We think you need these skills to ace Credit Risk Analytics Lead
Some tips for your application 🫡
Tailor Your CV: Make sure your CV speaks directly to the role of Credit Risk Analytics Lead. Highlight your experience in decision science and credit risk analytics, and don’t forget to showcase any relevant projects or achievements that align with our needs.
Craft a Compelling Cover Letter: Your cover letter is your chance to shine! Use it to tell us why you’re passionate about credit risk analytics and how your skills can help drive improvements in our products and processes. Keep it engaging and personal!
Showcase Your Analytical Skills: We love data-driven insights! In your application, provide examples of how you've used data science or machine learning in past roles. This will demonstrate your ability to produce tangible insights that can influence business decisions.
Apply Through Our Website: Don’t forget to apply through our website! It’s the best way for us to receive your application and ensures you’re considered for the role. Plus, it shows you’re keen on joining our team at StudySmarter!
How to prepare for a job interview at LGBT Great
✨Know Your Numbers
As a Credit Risk Analytics Lead, you'll need to demonstrate your understanding of key metrics. Brush up on portfolio performance indicators, credit risk metrics, and pricing strategies. Be ready to discuss how you've used data to drive decisions in past roles.

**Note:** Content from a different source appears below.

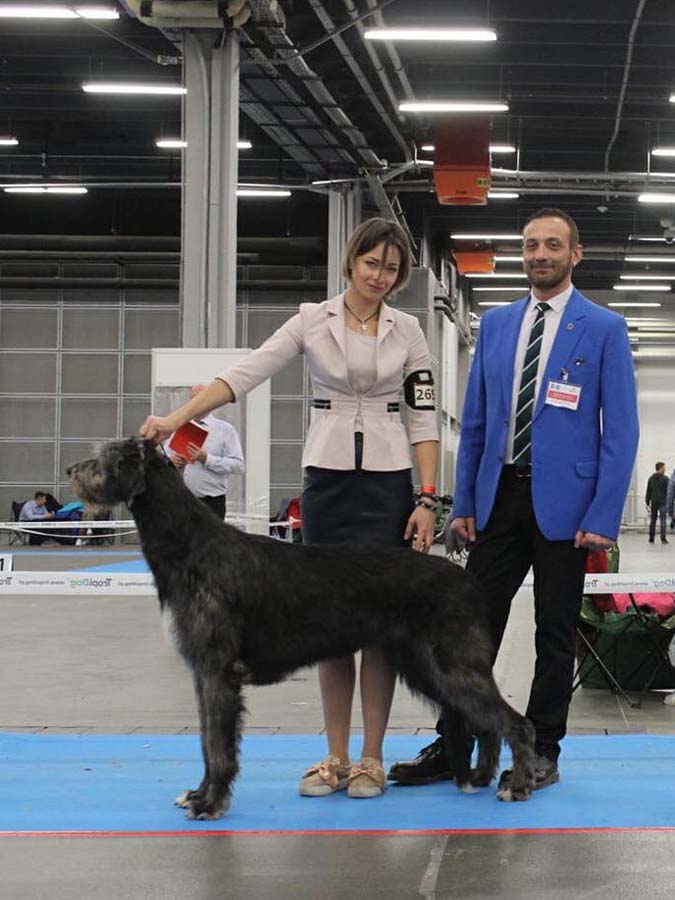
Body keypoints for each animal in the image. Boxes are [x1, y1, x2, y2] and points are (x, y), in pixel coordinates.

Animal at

✨Showcase Your Technical Skills
Familiarise yourself with the latest in data science, machine learning, and AI. Prepare examples of how you've applied these technologies in credit risk analytics. This will show that you can leverage cutting-edge tools to enhance product performance.
✨Communicate Clearly
You’ll be translating complex data into actionable insights for stakeholders. Practice explaining your past projects in simple terms. This will help you convey your findings effectively during the interview, showcasing your communication skills.
✨Demonstrate Leadership
As a senior member of the team, your leadership skills are crucial. Prepare to discuss your experience in managing teams and influencing cross-functional collaboration. Highlight specific instances where your leadership made a tangible impact on project outcomes.